Demoro um momento a mais para perceber que o lobo, meu companheiro, parou de se mover.
Annika mal respira, esperando para ver o que ele fará.
Ele resmunga para nós, nos informando que sabe que estamos aqui. Não tenho certeza de como sei que ele não vai nos machucar, mas algo no seu resmungo parece mais um pedido de ajuda, do que uma ameaça de violência.
Annika lentamente e cuidadosamente abre caminho através de alguns arbustos até que possamos vê-lo. MERDA! Ele está preso em uma armadilha de urso. Não é à toa que ele ainda está na forma de lobo. Se ele se transformar, isso arrancará sua perna.
‘Não acredito que ele não esteja uivando de dor,’ diz Annika.
Ela tem razão. Sua perna, onde está presa na armadilha, está despedaçada, sem dúvida.
‘Você tem que ajudá-lo, Yara. Ele é nosso companheiro. Você tem que’, Annika praticamente implora para mim.

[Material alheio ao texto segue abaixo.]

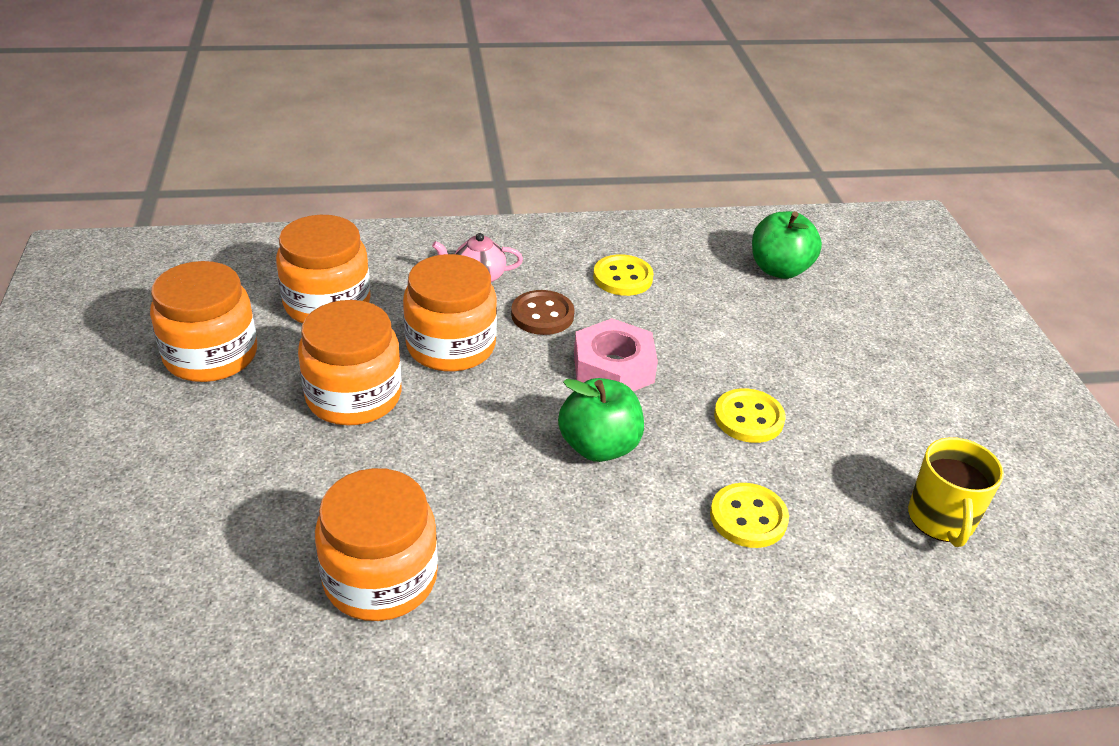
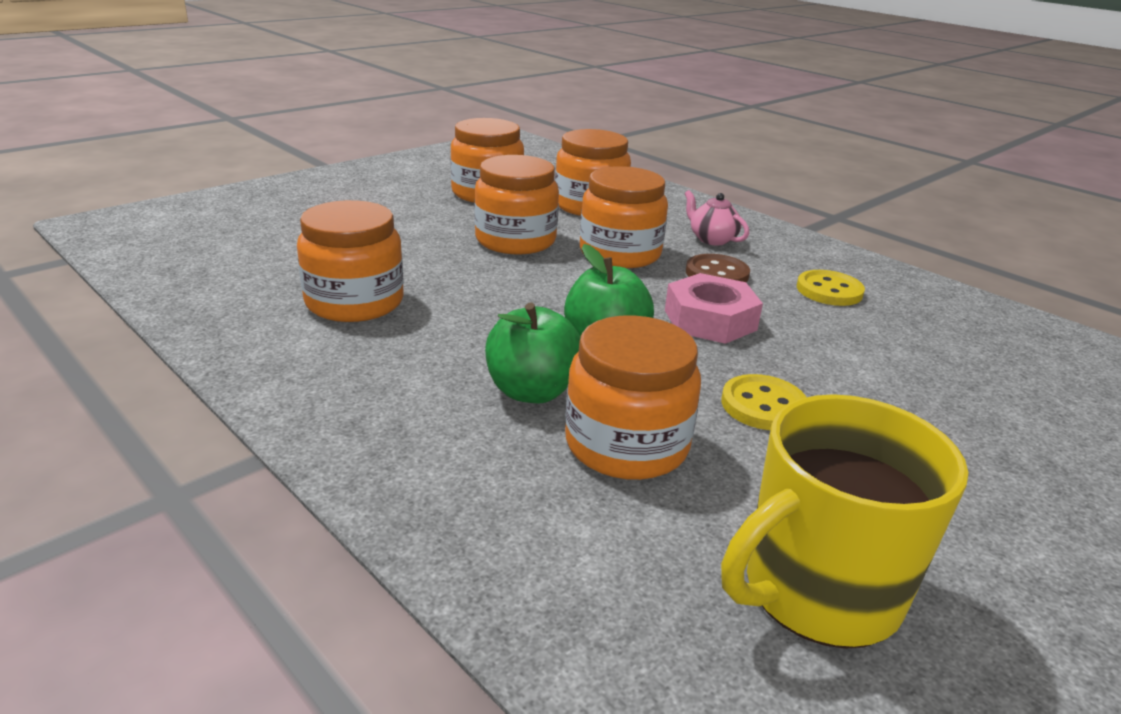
camera: 55 degrees right, 10 degrees down
yellow button [710,483,789,548] -> orange jar [565,315,701,480]
green apple [752,211,822,279] -> green apple moved to [485,303,581,403]
yellow mug [908,437,1004,547] -> yellow mug [721,394,968,649], size x1.55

‘Eu sei. Eu vou ajudar, se ele me permitir.’
Por mais que eu odeie a ideia de estar nua na frente desse homem desconhecido, mesmo que ele seja meu companheiro, não tenho escolha se vou falar com ele e tentar ajudá-lo.
Eu tiro as roupas, ficando diante do lobo negro da meia-noite que me observa com seus belos e inteligentes olhos verdes.

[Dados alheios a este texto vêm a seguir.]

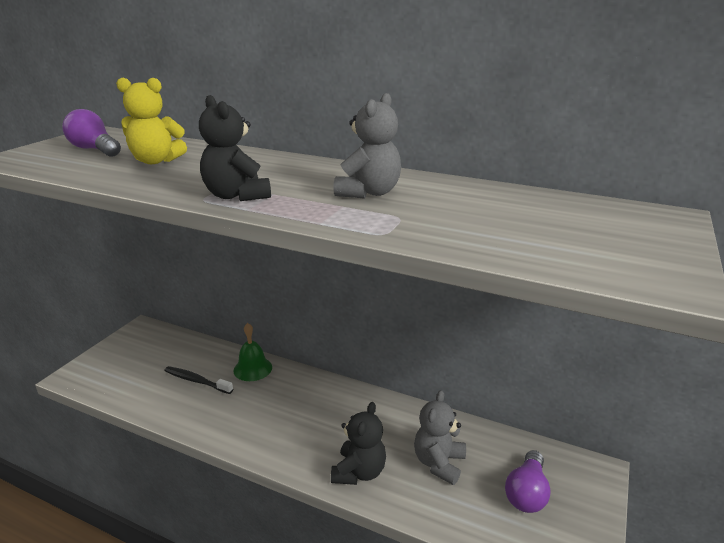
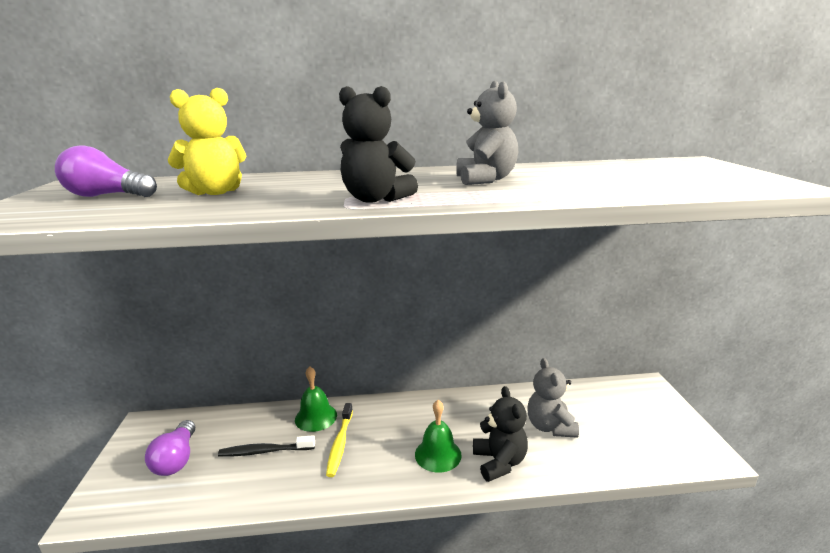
camera: 30 degrees left, 5 degrees down
purple light bulb [505,450,551,513] -> purple light bulb moved to [145,420,195,476]
none -> yellow toothbrush [326,403,353,477]
none -> green bell [415,400,462,473]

“Ei, grandão. Vejo que você está preso em uma armadilha. Eu quero ajudá-lo. Eu sei que você não pode se transformar, ou arrancará essa perna e isso parece realmente doloroso. Seus ossos provavelmente estão despedaçados, mas eu quero ajudá-lo, se você me permitir”, digo suavemente, mantendo minha voz calma.
Eu lentamente me aproximo do lobo. Companheiro ou não, esse lobo deve estar em uma dor terrível e ele estará se sentindo vulnerável, incapaz de escapar. Eu estendo minha mão, permitindo que ele me cheire e veja que eu não quero fazer mal.

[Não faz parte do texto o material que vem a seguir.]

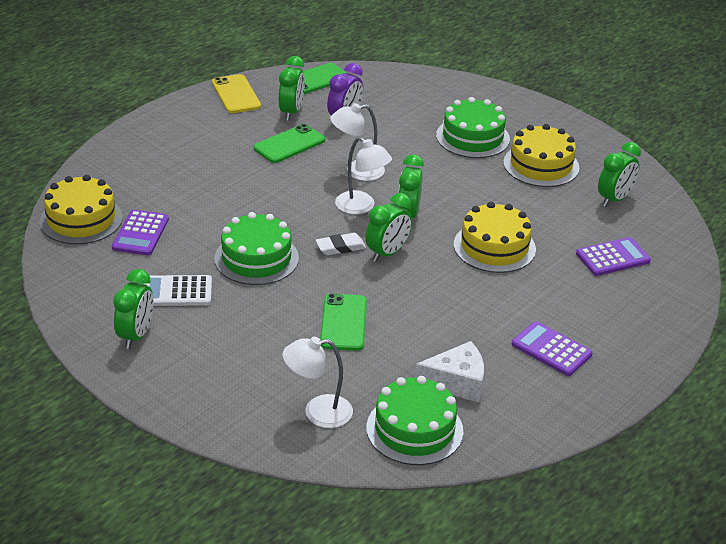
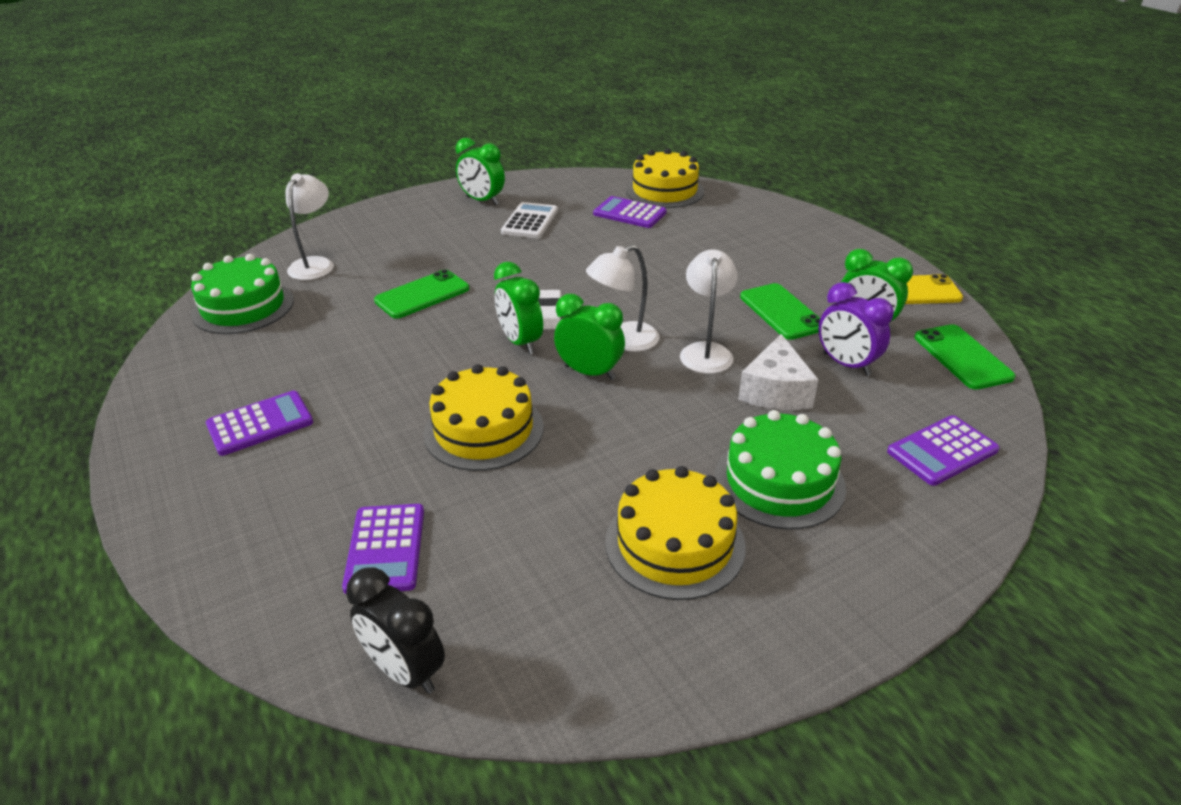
camera: 110 degrees right, 0 degrees up
green cake [214,212,299,285] -> none
green phone [320,293,367,351] -> green phone turned 60 degrees counterclockwise [374,269,469,319]
white cheese [415,341,484,402] -> white cheese moved to [738,334,819,410]
green clock [598,142,641,207] -> none
none -> black clock [346,567,445,694]
none -> purple calculator [887,415,1000,486]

“Eu sou uma doutora. Bem, estou estudando para ser médica, tanto para humanos como para lobos. Eu não quero machucá-lo. Você me permitirá ver se posso ajudá-lo?”
O lobo cheira minha mão, depois se aconchega contra mim. Eu gentilmente passo minha mão pelo pelo dele, parando quando encontro um pelo rígido que cheira a sangue. Eu não quero saber o que mais há na pelagem deste lobo, mas posso supor que entranhas e ossos estão presos ali também. Ele, obviamente, tem estado em luta. E, seja porque foi separado de sua matilha, seja porque fazia parte de um grupo que propositalmente se dividiu tentando cortar a rota de fuga da outra matilha, agora ele está aqui sozinho, sem ninguém para ajudá-lo. Bem, sem ninguém, exceto eu.
Eu olho para cima, tentando ver onde a luz do luar está para poder examinar melhor a armadilha.
"Ok, grandão, você consegue se mover um pouco para a direita? Eu preciso da luz do luar para me ajudar a ver como posso disparar esta armadilha e libertá-lo."
Ele se move para a direita, me observando enquanto examino cuidadosamente a armadilha. "Péssima artefato," eu resmungo para mim mesmo. "Idiotas estúpidos fazendo isso uns com os outros."
Eu olho de volta para ele. "Ok, acho que descobri. Antes de disparar esta armadilha, você precisa saber que quando eu liberá-la, vai doer muito. Mas, em seguida, você estará livre e eu posso olhar como a sua perna está quebrada," digo. Eu já sei que está destroçada. Eu posso ver fragmentos de ossos saindo de sua pele acima da armadilha.
Eu posiciono minhas mãos. Vou precisar da força de Annika para me ajudar a abrir esta armadilha. "Tente não me morder e, se puder, tente não uivar. Eu não sei se há mais alguém por perto que possa ouvi-lo ou tentar machucá-lo," digo a ele. Ele emite um grunhido para mim novamente, deixando-me saber que entende.
"Na contagem de três, preparado? Um… dois... três!" Eu digo e pressiono a liberação com toda a minha força, Annika empurrando com a dela também. Sinto o disparador ceder e a armadilha se abrir. O lobo solta um grito, mas logo se afasta da armadilha, mantendo a perna ferida longe do chão.
Ele se vira e me olha por um momento antes de seus ossos começarem a estalar quando ele se transforma de volta em sua forma humana, uma forma ridiculamente linda, alta e musculosa.